§ **ENTRIES SHOWN**
________
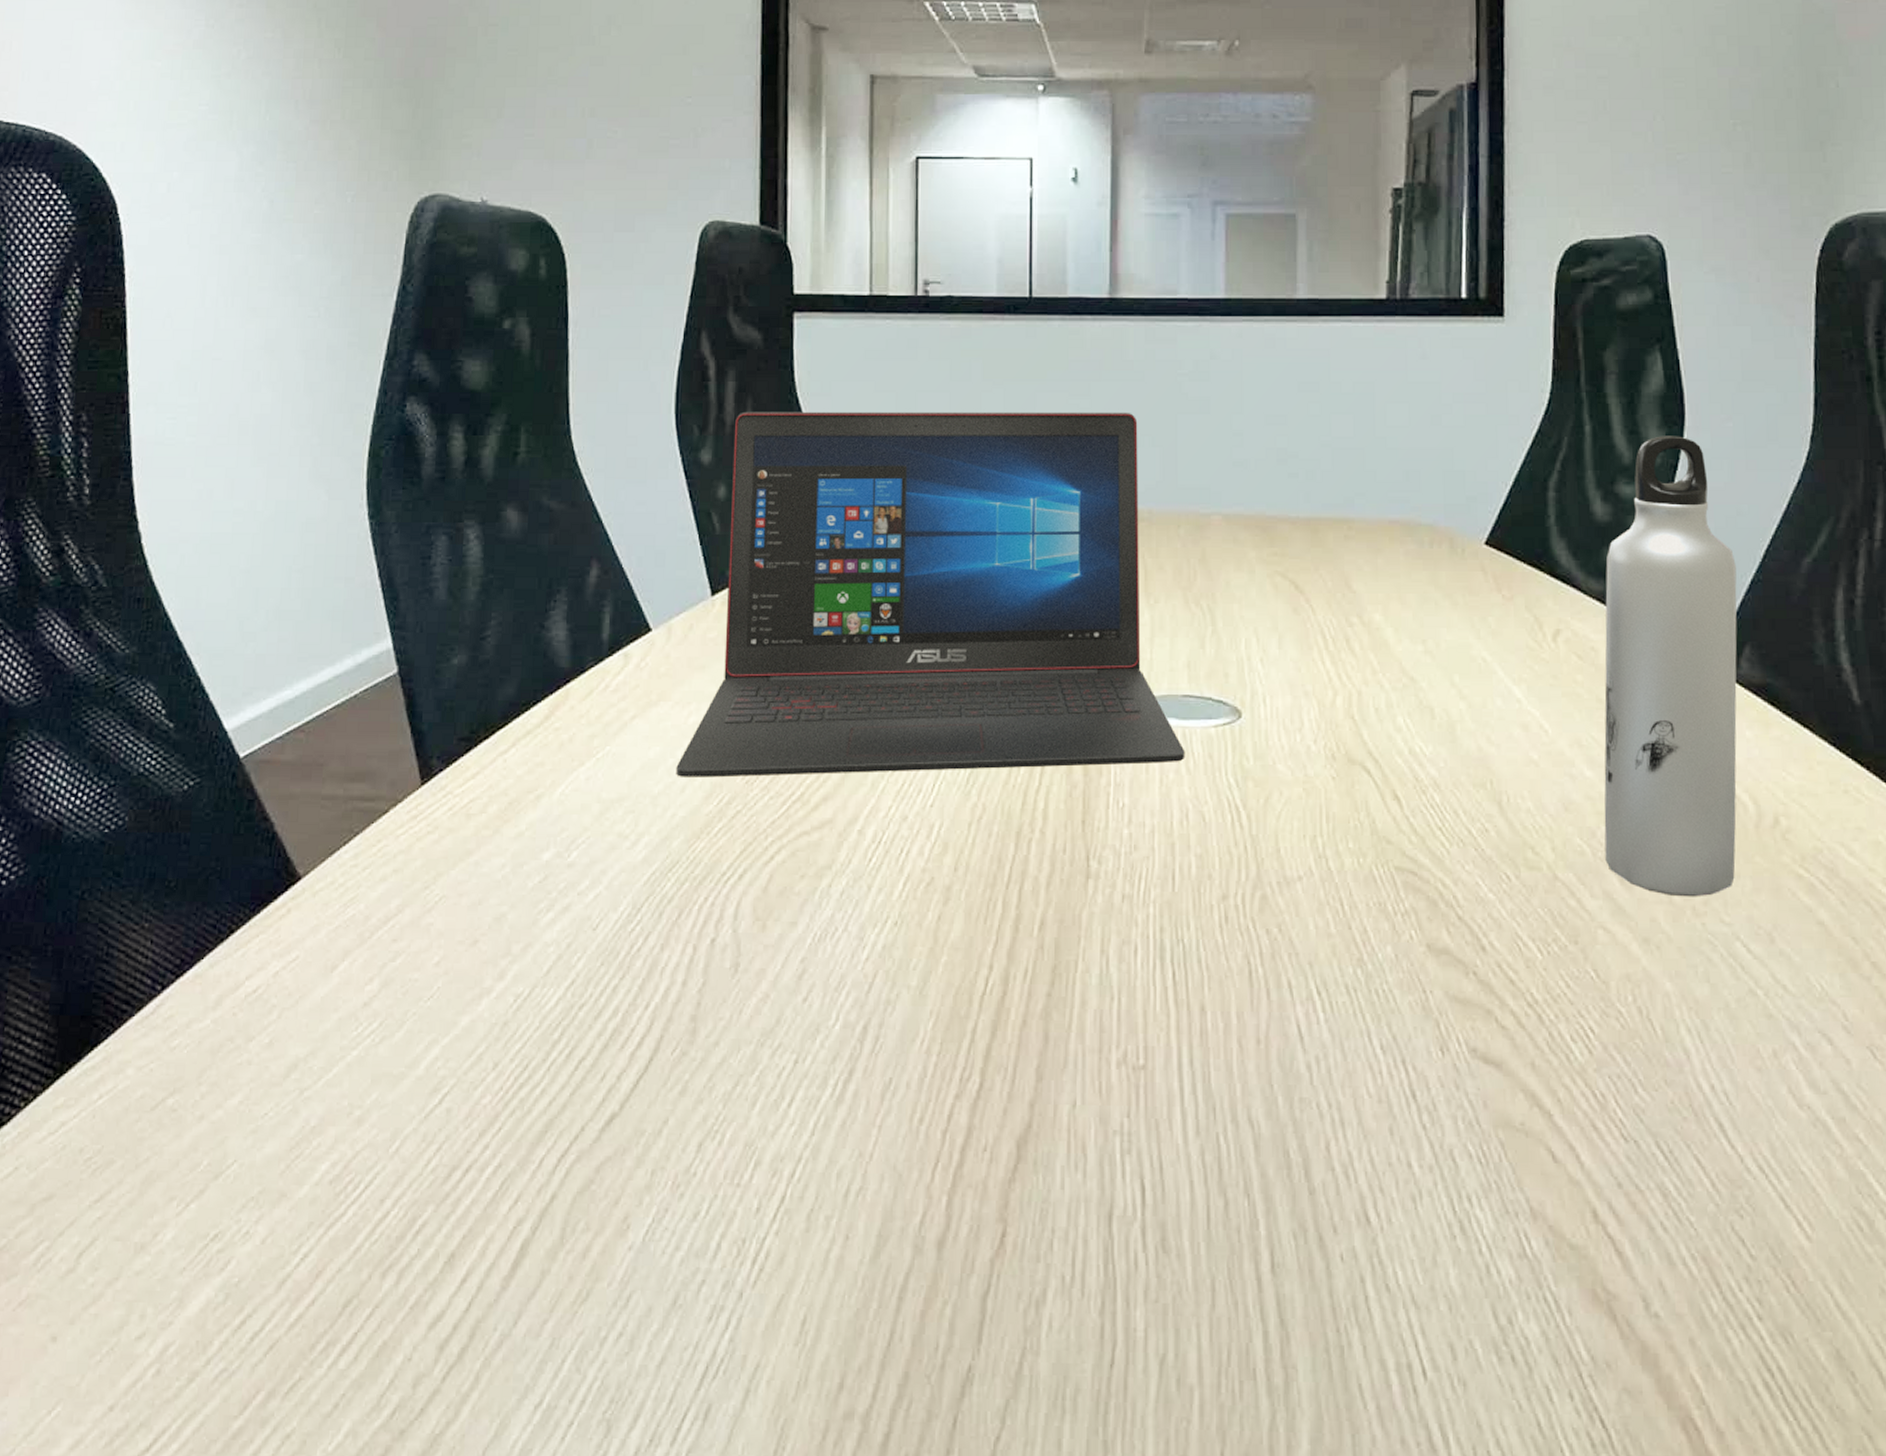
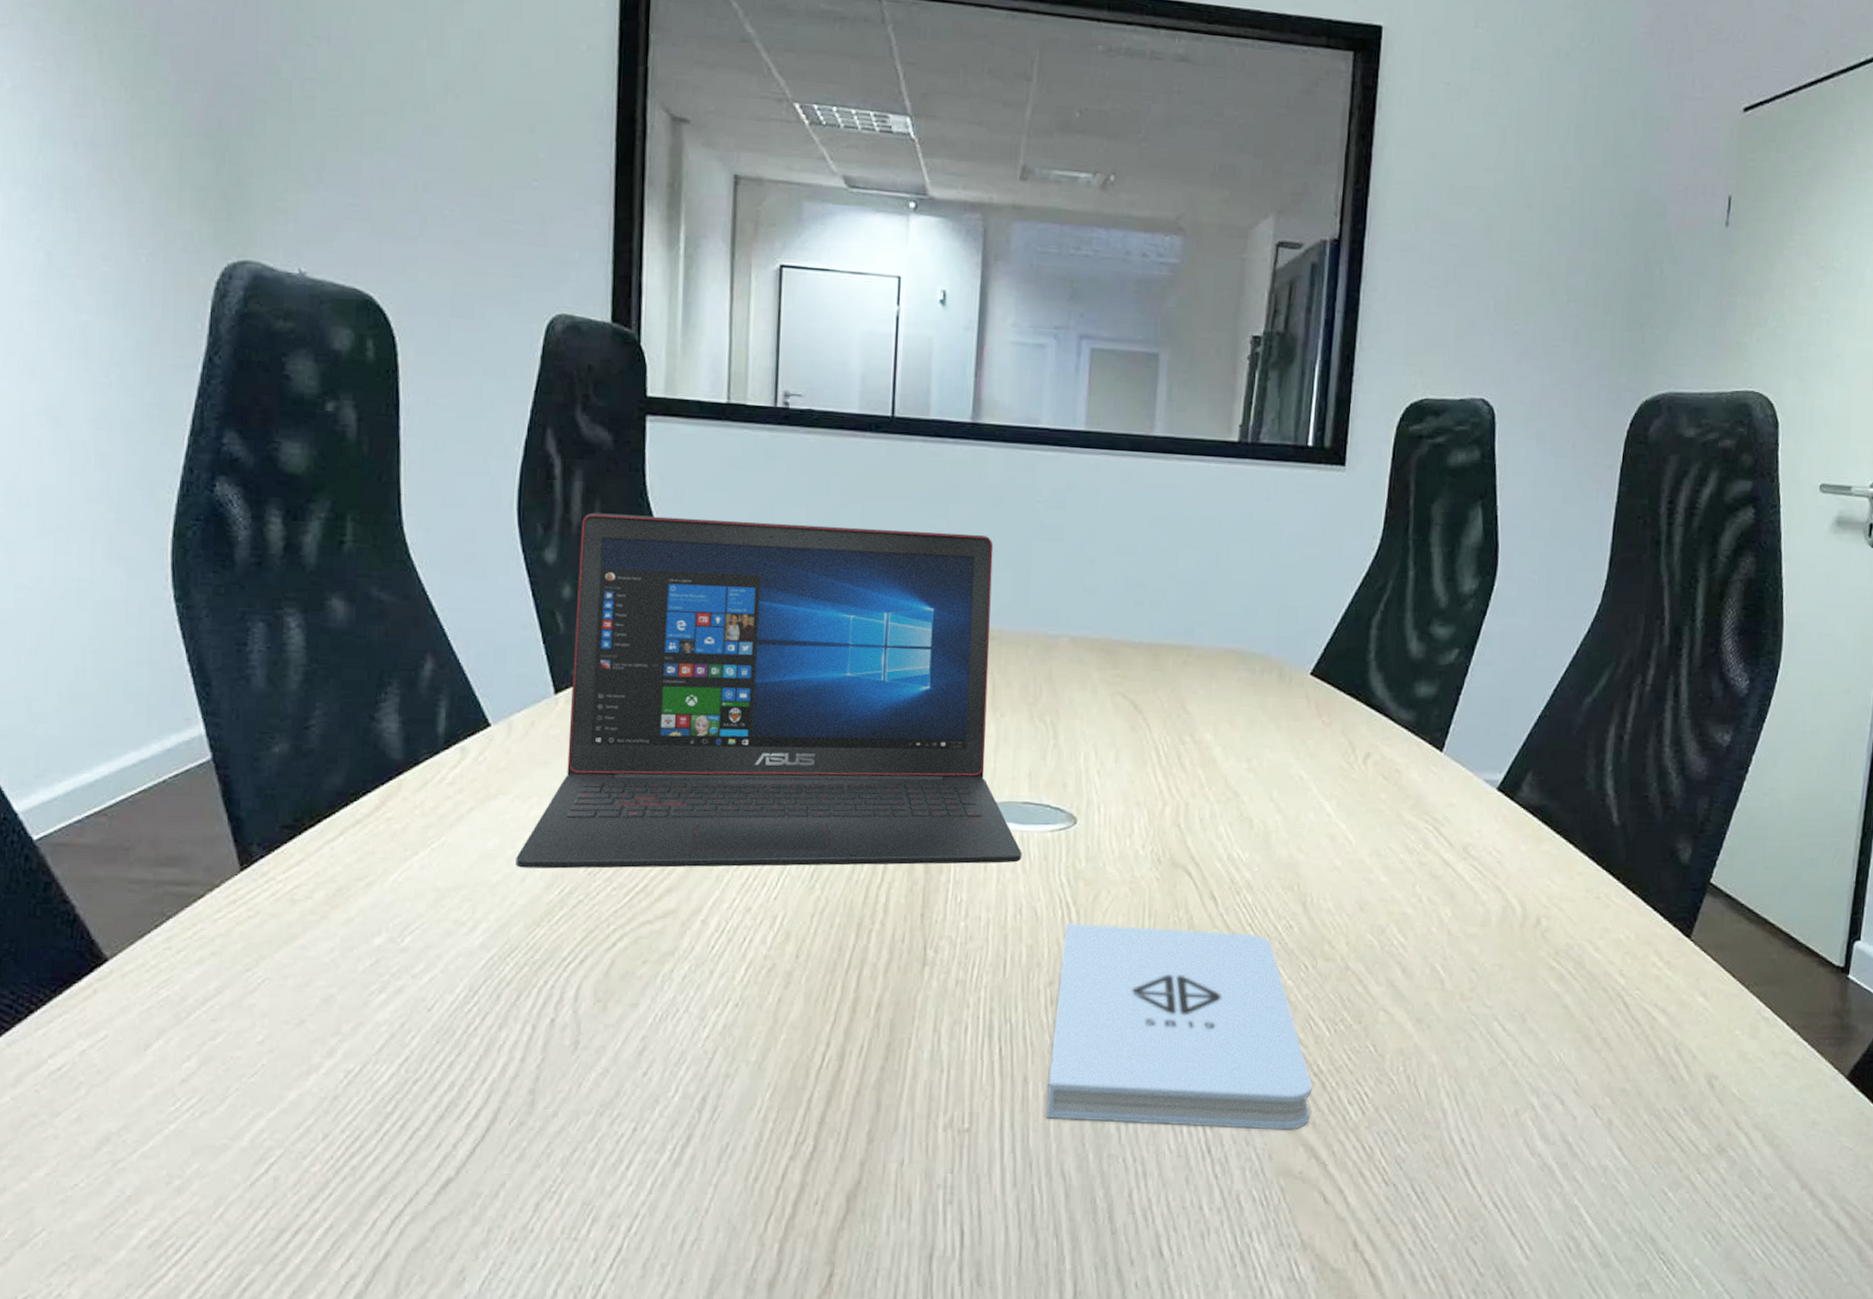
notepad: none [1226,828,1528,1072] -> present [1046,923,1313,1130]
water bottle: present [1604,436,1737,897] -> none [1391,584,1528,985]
________
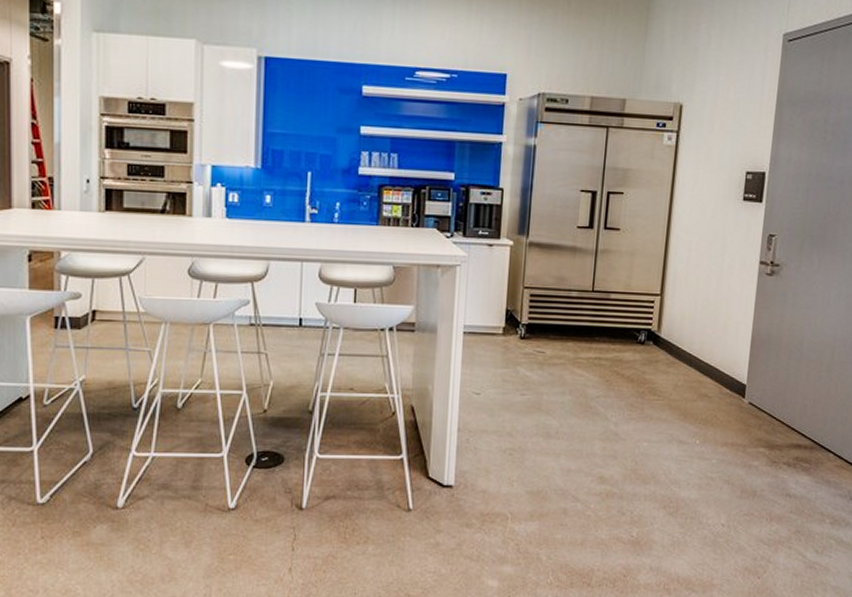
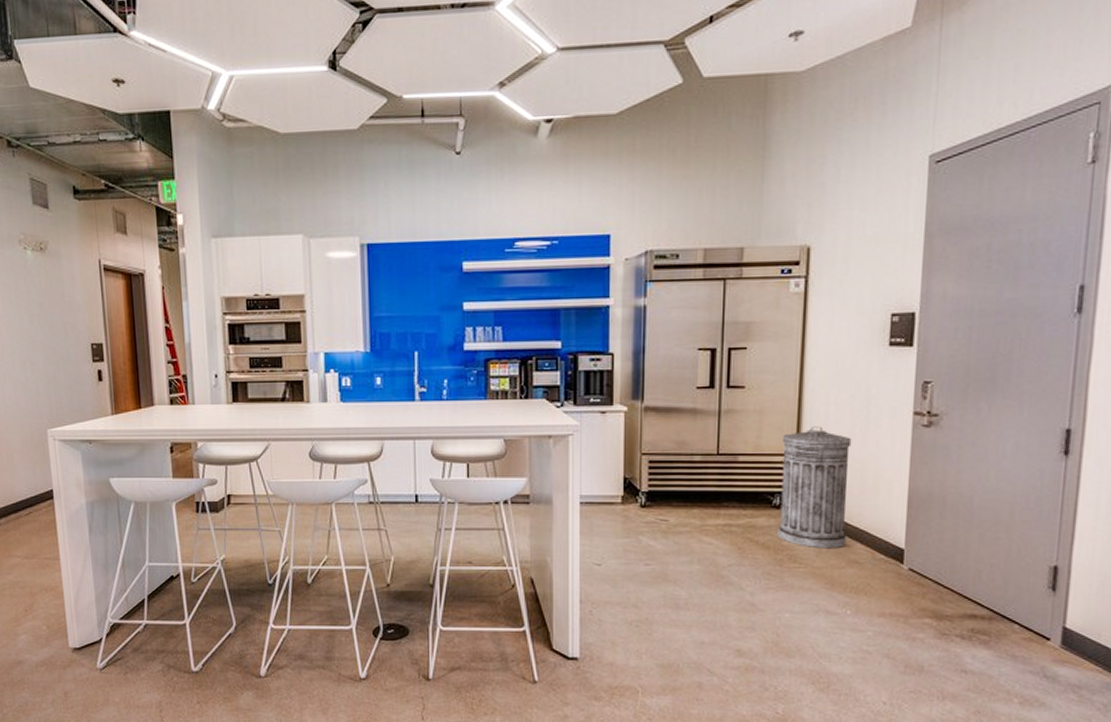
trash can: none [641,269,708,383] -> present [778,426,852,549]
________
§ **TASK DETAILS**
From the entries above, restate word for word the lines from the line containing "notepad: none [1226,828,1528,1072]" to the line containing "water bottle: present", both ends included, and nothing more.

§ **SOLUTION TO THE PROBLEM**
notepad: none [1226,828,1528,1072] -> present [1046,923,1313,1130]
water bottle: present [1604,436,1737,897] -> none [1391,584,1528,985]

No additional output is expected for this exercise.